In 1835 the only funeral that was not anonymous took place. The buried man was not a drowned seaman either, but Bailiff Tönjes Bley. He had ordered in his will to be buried at the Drinkeldodenkarkhoff. From then on he was commemorated by a particularly raised burial mound adorned with a memorial, which was seen by a Bremen pastor who was in Borkum in 1872. He describes the Drinkeldodenkarkhoff as a fenced-in place with some raised burial mounds.

According to research by the archivist Wilhelm Pötter from Borkum, the last burial took place at the Drinkeldodenkarkhoff in 1875. From then on, the Borkumers buried drowned people in the new cemetery on Deichstrasse, which had been laid out two years earlier. However, without the involvement of a clergyman, as one often did not know whether the dead belonged to the Christian faith.

The Drinkeldodenkarkhoff then fell into disrepair. Around 1900 there was said to have been a cross with an inscription at the "cemetery for the homeless" and even after the First World War the area should still have been recognizable as a cemetery. In the early 20th century, the old Drinkeldodenkarkhoff was finally leveled. The north dunes in which it was located are now partially built over. Nothing can be seen of the historic cemetery.

On December 2, 1929, the city council of Borkum deleted the name Drinkeldodenkarkhoff from the official plans of the municipality of Borkum. Since 1931 the area has been called “Playground Sancta Maria” on the official maps.
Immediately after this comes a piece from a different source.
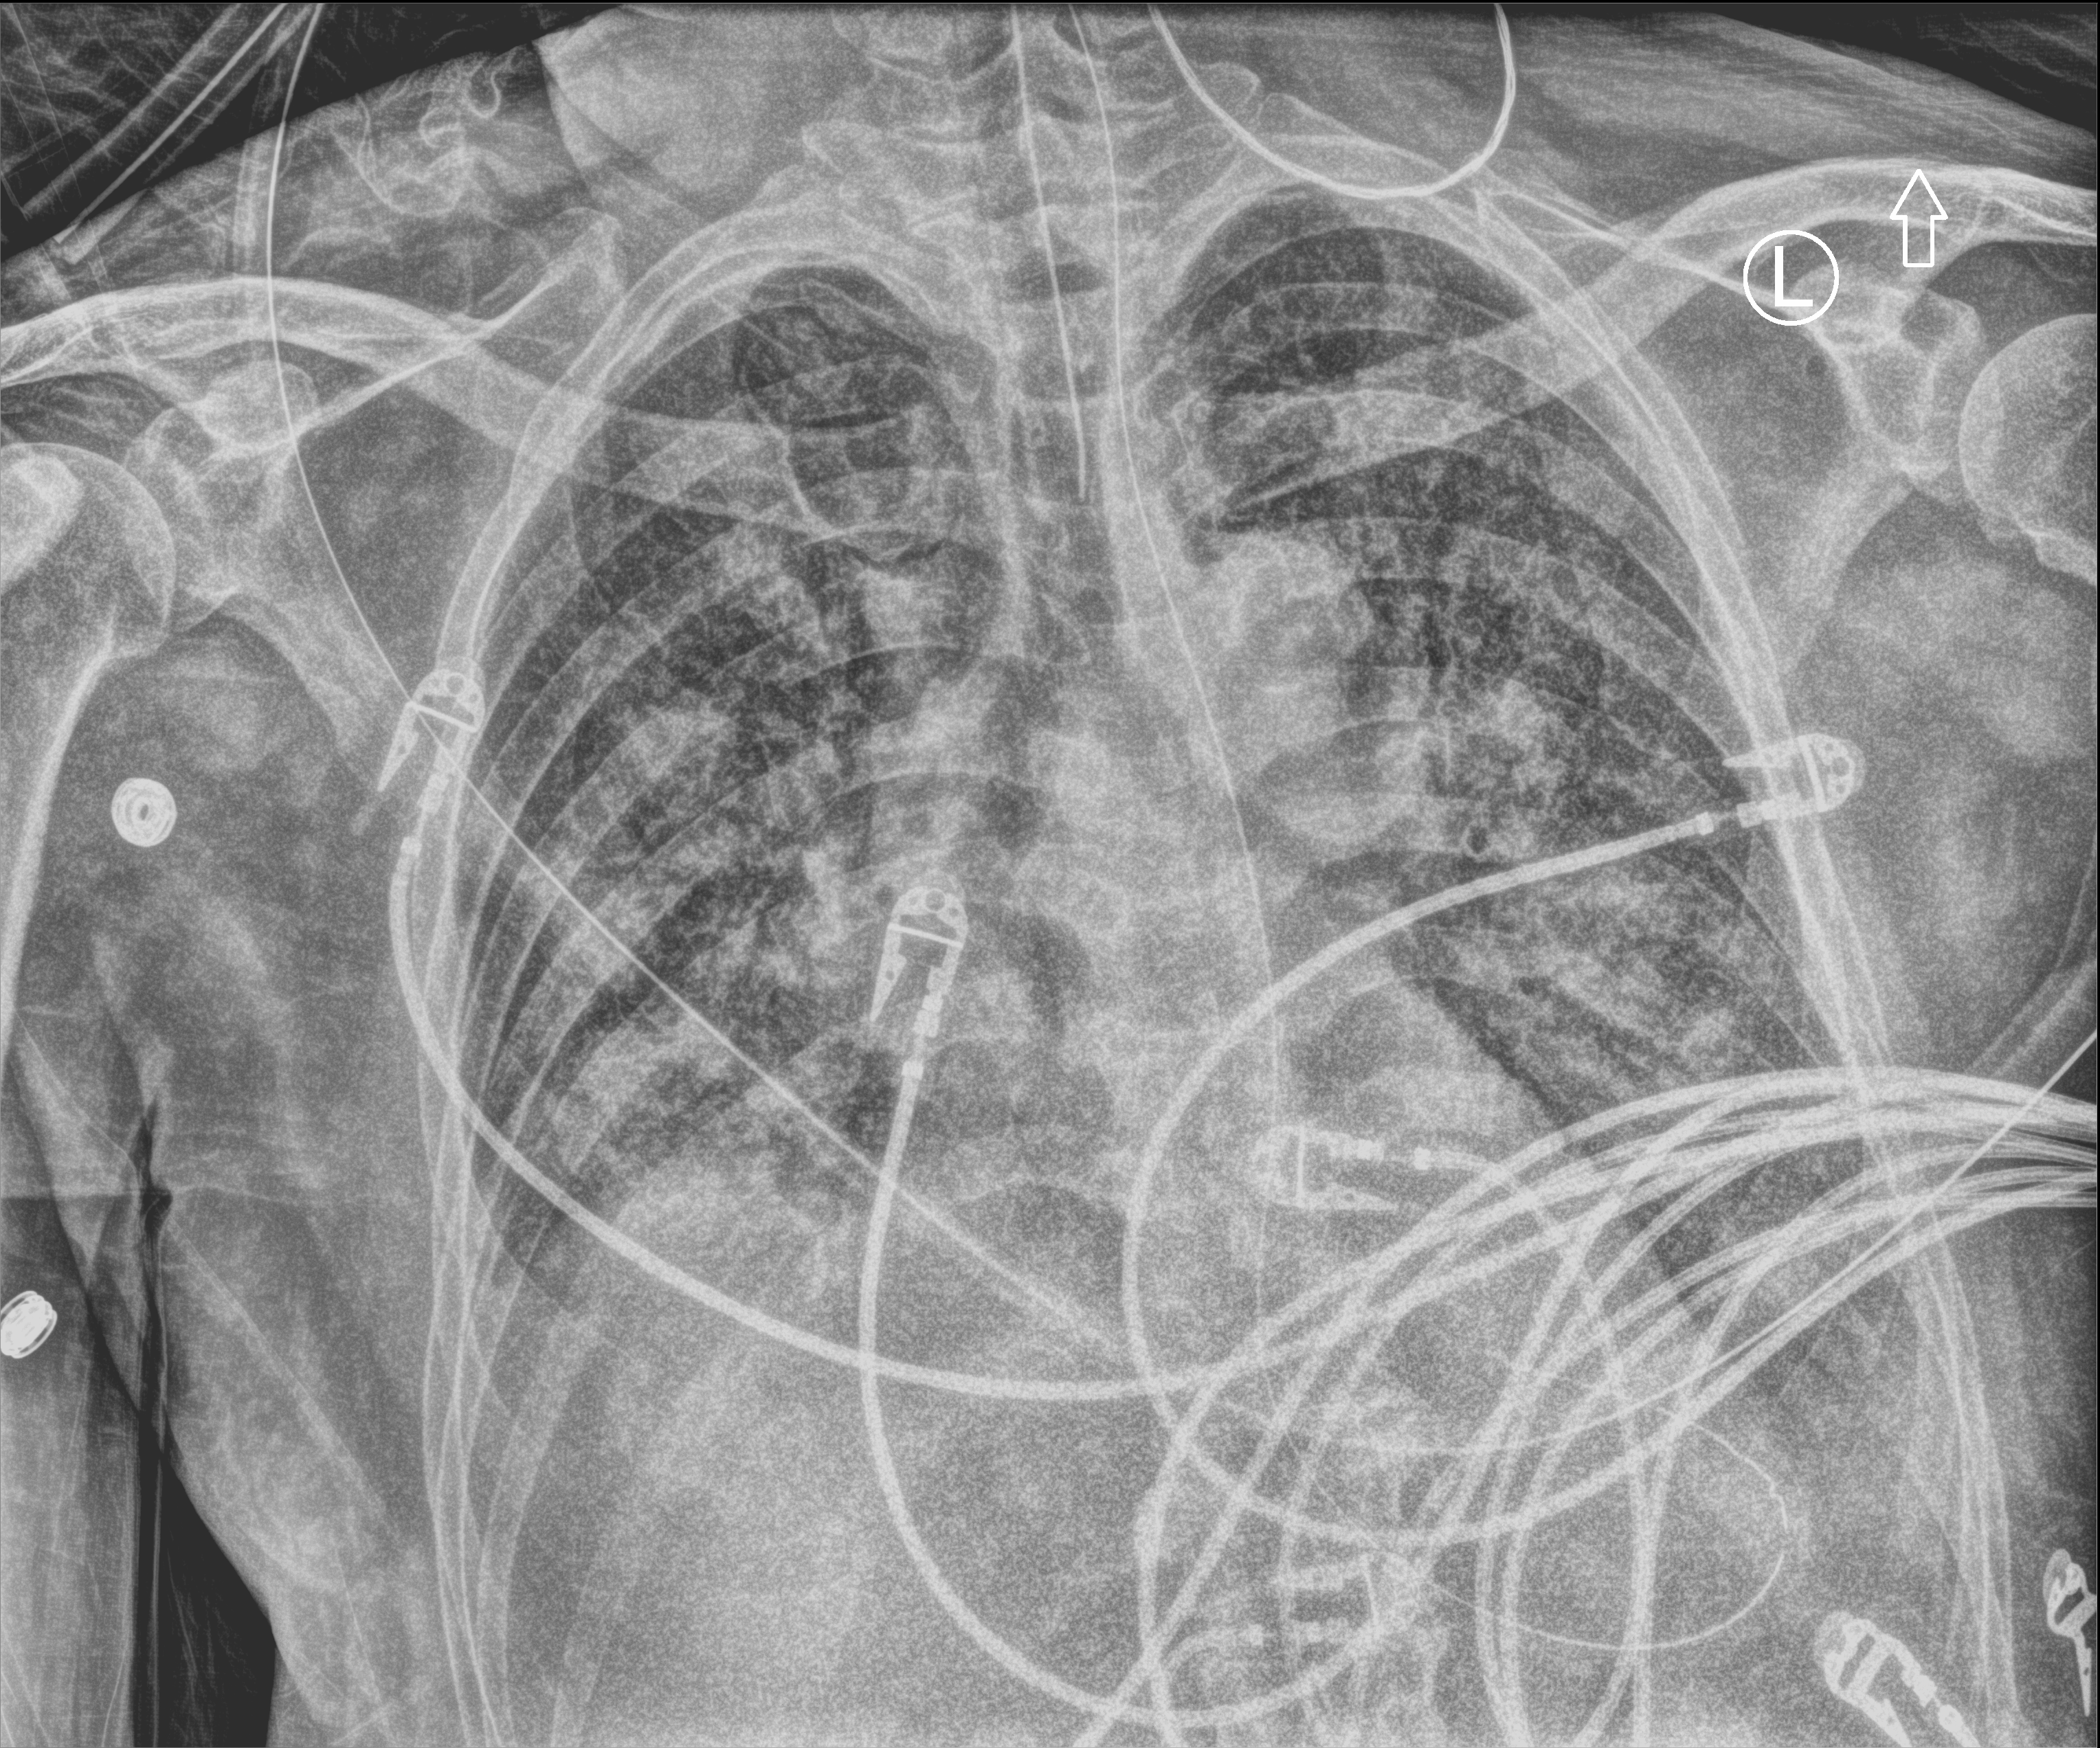
Bedside chest radiograph (computed radiography), anteroposterior (AP) projection. Patient hospitalised with COVID-19; male, aged 60–74 years.
From the hospital-stay record, not from the radiograph (when in the stay this image was taken is not recorded): COPD (admission record): no; length of hospital stay: 14 days.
On the initiative of the museum director in Borkum, Helmer Zühlke, the local heritage association had a monument erected by the Föhr island stone mason Markus Thiessen in 2009, which commemorates the former resting place.

Individual evidence

  1. a b c d e Norbert Fischer: nameless cemetery and "Dodemannsdelle": The maritime death on the island of Borkum . In: OHLSDORF - magazine for mourning culture . Issue No. 124, I, 2014, February 2014. Accessed February 14, 2016.
  2. a b c Borkumer Zeitung of October 15, 2009: Inauguration of the memorial at the Drinkeldodenkarkhoff . Retrieved February 14, 2017.
  3. Jens Bald: Ship Cemetery Ems Estuary. Stranding off the island of Borkum - part l . In: German Shipping Archive. Scientific yearbook of the German Maritime Museum . Issue 22 (1999). P. 153f.
  4. ^ The treasures from the island museum. Part 2: sailor earrings . In: Burkana - the maritime magazine . Issue 44 of December 2015. p. 18. ISSN 1864-5992
  5. Borkumer Zeitung of October 19, 2009: Monument for “legendary, gruesome place” . Retrieved February 14, 2017.